> _TASK BRIEF_
Starting with the line that contains "non-Hodgkin's type, Low" and stopping after the line that contains "cancer (adenocarcinoma) was", return each line below exactly as written, with no others.

........

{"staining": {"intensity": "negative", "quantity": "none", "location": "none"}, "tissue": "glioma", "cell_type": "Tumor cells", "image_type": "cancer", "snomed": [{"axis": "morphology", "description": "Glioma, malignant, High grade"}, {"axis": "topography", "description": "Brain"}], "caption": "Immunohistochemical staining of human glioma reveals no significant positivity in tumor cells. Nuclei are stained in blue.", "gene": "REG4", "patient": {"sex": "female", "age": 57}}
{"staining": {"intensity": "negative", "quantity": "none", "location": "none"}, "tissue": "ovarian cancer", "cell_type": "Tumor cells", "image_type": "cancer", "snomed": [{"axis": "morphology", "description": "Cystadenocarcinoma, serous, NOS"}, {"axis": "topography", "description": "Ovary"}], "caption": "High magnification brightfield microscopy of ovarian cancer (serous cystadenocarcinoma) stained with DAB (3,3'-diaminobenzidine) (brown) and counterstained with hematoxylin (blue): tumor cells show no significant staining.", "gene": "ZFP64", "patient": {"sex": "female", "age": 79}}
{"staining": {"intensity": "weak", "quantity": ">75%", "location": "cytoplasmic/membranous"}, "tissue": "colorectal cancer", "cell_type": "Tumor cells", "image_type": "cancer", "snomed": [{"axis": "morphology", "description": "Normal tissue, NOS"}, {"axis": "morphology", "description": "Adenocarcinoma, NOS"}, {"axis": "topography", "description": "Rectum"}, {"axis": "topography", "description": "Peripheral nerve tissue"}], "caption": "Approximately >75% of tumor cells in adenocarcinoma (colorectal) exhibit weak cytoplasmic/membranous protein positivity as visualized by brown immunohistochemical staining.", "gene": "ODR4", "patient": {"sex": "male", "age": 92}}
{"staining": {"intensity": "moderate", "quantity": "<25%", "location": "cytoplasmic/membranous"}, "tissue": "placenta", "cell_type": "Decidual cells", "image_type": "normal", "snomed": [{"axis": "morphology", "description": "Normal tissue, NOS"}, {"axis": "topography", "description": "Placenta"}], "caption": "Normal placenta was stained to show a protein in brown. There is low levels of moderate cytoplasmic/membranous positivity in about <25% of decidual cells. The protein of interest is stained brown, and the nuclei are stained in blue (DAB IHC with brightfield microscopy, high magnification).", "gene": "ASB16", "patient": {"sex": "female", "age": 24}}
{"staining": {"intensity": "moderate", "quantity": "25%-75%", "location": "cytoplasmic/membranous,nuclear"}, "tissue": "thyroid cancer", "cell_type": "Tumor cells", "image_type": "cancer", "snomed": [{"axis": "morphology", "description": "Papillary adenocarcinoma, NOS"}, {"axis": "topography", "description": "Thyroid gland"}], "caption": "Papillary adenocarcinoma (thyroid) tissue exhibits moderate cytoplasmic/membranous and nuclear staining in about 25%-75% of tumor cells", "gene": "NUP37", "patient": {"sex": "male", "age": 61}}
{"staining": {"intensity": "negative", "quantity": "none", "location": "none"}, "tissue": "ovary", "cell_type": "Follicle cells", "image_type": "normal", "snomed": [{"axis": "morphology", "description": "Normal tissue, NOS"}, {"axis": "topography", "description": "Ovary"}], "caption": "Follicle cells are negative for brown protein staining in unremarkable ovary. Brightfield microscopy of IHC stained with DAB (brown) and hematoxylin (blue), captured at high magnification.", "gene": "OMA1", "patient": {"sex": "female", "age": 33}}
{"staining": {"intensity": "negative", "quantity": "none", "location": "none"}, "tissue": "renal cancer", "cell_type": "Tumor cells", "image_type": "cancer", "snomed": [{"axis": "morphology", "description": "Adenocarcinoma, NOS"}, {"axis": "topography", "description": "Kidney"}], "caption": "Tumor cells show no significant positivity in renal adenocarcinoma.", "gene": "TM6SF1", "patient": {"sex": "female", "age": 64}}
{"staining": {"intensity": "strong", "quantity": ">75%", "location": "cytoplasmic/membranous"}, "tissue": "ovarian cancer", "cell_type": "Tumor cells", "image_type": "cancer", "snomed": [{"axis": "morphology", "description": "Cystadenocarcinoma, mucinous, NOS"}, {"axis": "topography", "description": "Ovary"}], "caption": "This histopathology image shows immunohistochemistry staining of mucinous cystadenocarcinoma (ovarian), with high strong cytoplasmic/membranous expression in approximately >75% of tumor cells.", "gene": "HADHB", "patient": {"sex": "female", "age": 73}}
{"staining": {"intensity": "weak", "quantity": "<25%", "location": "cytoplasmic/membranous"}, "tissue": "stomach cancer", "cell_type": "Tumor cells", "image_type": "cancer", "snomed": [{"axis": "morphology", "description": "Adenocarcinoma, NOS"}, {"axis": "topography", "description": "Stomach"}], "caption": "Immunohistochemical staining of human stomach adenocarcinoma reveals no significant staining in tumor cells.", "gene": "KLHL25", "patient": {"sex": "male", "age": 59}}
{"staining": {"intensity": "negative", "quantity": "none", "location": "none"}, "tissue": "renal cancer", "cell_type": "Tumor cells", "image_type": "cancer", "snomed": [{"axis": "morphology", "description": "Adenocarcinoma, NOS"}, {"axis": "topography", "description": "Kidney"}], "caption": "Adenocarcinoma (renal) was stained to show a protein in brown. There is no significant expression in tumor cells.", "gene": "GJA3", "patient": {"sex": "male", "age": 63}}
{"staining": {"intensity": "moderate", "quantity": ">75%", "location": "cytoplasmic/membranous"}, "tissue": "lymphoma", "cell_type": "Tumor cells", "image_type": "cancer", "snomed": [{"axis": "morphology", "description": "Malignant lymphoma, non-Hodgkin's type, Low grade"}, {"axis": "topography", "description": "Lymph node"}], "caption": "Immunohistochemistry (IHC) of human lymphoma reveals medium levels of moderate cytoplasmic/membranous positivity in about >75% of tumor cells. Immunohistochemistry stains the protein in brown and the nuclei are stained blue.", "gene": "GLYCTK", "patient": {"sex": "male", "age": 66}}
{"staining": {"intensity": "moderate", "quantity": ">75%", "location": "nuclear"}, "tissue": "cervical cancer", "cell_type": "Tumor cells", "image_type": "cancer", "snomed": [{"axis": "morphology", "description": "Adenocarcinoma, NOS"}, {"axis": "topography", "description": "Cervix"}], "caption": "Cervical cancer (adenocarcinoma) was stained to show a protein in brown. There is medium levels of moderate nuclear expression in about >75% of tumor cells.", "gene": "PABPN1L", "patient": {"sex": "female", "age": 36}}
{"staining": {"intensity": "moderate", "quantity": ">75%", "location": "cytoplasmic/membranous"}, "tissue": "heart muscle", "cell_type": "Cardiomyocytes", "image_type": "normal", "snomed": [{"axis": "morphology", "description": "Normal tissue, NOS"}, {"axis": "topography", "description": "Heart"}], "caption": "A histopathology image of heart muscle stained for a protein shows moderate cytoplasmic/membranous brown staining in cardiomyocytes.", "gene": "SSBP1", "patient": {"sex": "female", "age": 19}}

........

> _REPLY_
{"staining": {"intensity": "moderate", "quantity": ">75%", "location": "cytoplasmic/membranous"}, "tissue": "lymphoma", "cell_type": "Tumor cells", "image_type": "cancer", "snomed": [{"axis": "morphology", "description": "Malignant lymphoma, non-Hodgkin's type, Low grade"}, {"axis": "topography", "description": "Lymph node"}], "caption": "Immunohistochemistry (IHC) of human lymphoma reveals medium levels of moderate cytoplasmic/membranous positivity in about >75% of tumor cells. Immunohistochemistry stains the protein in brown and the nuclei are stained blue.", "gene": "GLYCTK", "patient": {"sex": "male", "age": 66}}
{"staining": {"intensity": "moderate", "quantity": ">75%", "location": "nuclear"}, "tissue": "cervical cancer", "cell_type": "Tumor cells", "image_type": "cancer", "snomed": [{"axis": "morphology", "description": "Adenocarcinoma, NOS"}, {"axis": "topography", "description": "Cervix"}], "caption": "Cervical cancer (adenocarcinoma) was stained to show a protein in brown. There is medium levels of moderate nuclear expression in about >75% of tumor cells.", "gene": "PABPN1L", "patient": {"sex": "female", "age": 36}}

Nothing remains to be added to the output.